## The problem
Rewrite the lines below as a Markdown table with two columns, Row and Line, numbering each row and skipping any blank lines. Leave the pictures out of the table.

==== Data to use

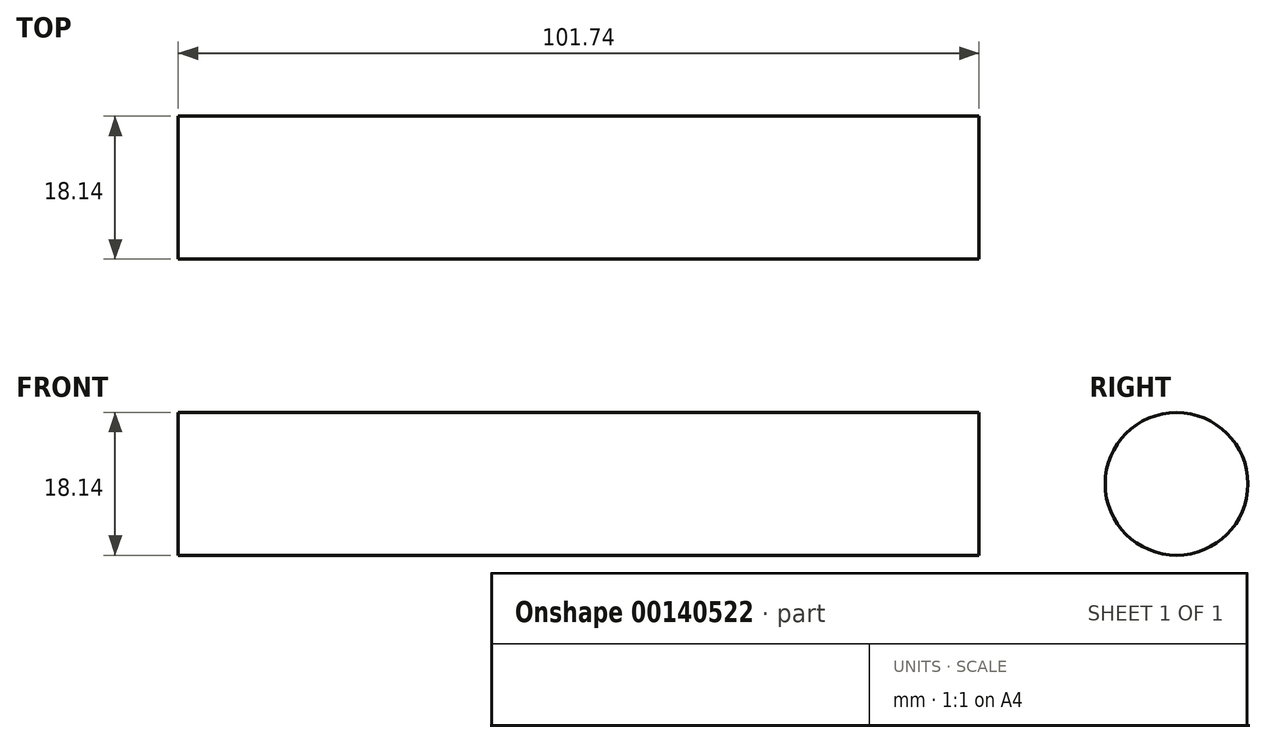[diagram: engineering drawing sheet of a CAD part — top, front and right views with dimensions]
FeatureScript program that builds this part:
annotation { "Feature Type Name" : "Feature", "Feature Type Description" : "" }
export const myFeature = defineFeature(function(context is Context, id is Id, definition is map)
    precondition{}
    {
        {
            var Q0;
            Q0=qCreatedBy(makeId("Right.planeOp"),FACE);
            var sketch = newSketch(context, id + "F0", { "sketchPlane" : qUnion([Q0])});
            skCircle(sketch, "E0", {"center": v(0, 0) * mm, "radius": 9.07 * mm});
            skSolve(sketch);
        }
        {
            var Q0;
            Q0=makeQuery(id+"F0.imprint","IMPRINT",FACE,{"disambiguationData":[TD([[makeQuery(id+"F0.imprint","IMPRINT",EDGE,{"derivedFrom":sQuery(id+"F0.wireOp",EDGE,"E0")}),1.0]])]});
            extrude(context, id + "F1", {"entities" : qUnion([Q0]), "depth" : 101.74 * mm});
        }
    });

========

## Task output
| Row | Line |
|---|---|
| 1 | [diagram: engineering drawing sheet of a CAD part — top, front and right views with dimensions] |
| 2 | FeatureScript program that builds this part: |
| 3 | annotation { "Feature Type Name" : "Feature", "Feature Type Description" : "" } |
| 4 | export const myFeature = defineFeature(function(context is Context, id is Id, definition is map) |
| 5 |     precondition{} |
| 6 |     { |
| 7 |         { |
| 8 |             var Q0; |
| 9 |             Q0=qCreatedBy(makeId("Right.planeOp"),FACE); |
| 10 |             var sketch = newSketch(context, id + "F0", { "sketchPlane" : qUnion([Q0])}); |
| 11 |             skCircle(sketch, "E0", {"center": v(0, 0) * mm, "radius": 9.07 * mm}); |
| 12 |             skSolve(sketch); |
| 13 |         } |
| 14 |         { |
| 15 |             var Q0; |
| 16 |             Q0=makeQuery(id+"F0.imprint","IMPRINT",FACE,{"disambiguationData":[TD([[makeQuery(id+"F0.imprint","IMPRINT",EDGE,{"derivedFrom":sQuery(id+"F0.wireOp",EDGE,"E0")}),1.0]])]}); |
| 17 |             extrude(context, id + "F1", {"entities" : qUnion([Q0]), "depth" : 101.74 * mm}); |
| 18 |         } |
| 19 |     }); |